#### Dataset records
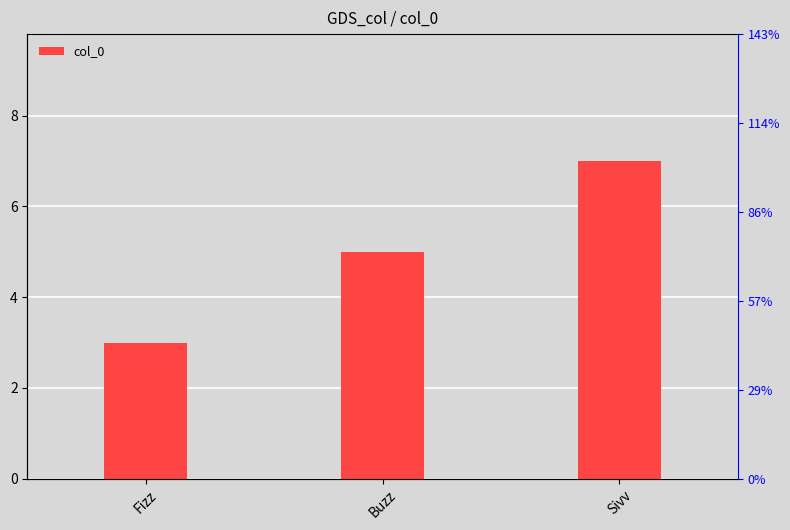

Reading right to left, what are all the values shown in this chart?

7	5	3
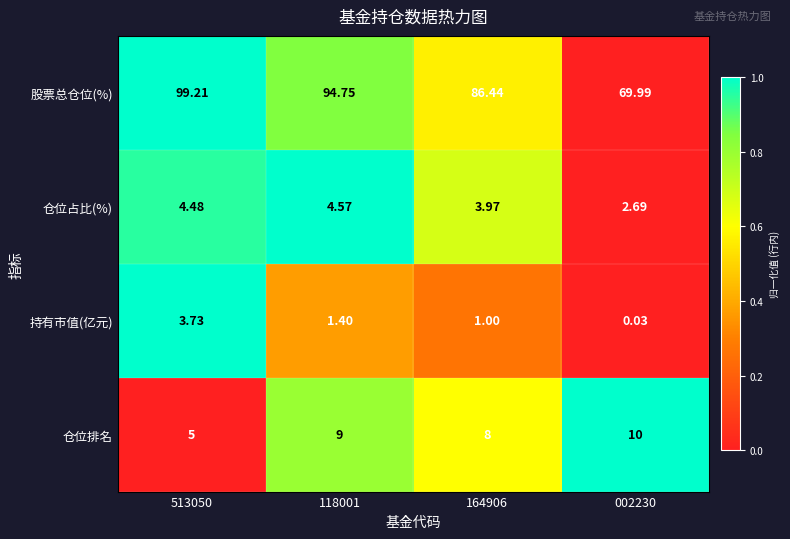

Rank the series by their maximum value, from highest to lowest.

股票总仓位(%), 仓位排名, 仓位占比(%), 持有市值(亿元)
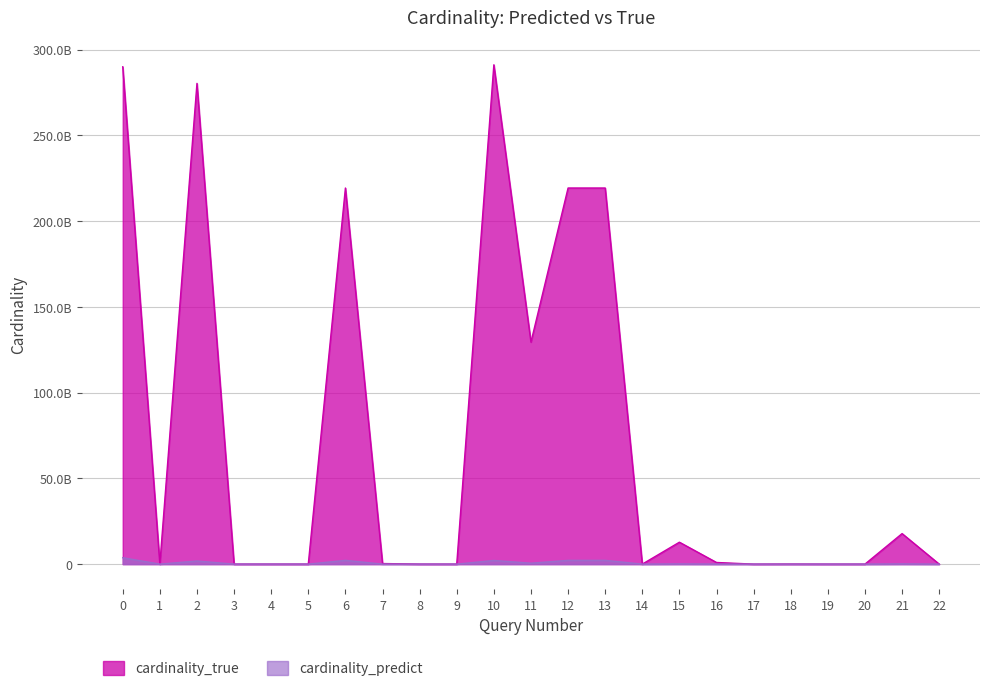

What is the total value across all series at 13?

221510174856.2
########
• Work instructions:
Turn the records into a JSON list of strings with one string per line, leaving out blank lines. Leave the pictures out of the list.

• Answer to the exercise:
[
  "Reading right to left, what are all the values shown in this chart?",
  "7\t5\t3",
  "Rank the series by their maximum value, from highest to lowest.",
  "股票总仓位(%), 仓位排名, 仓位占比(%), 持有市值(亿元)",
  "What is the total value across all series at 13?",
  "221510174856.2"
]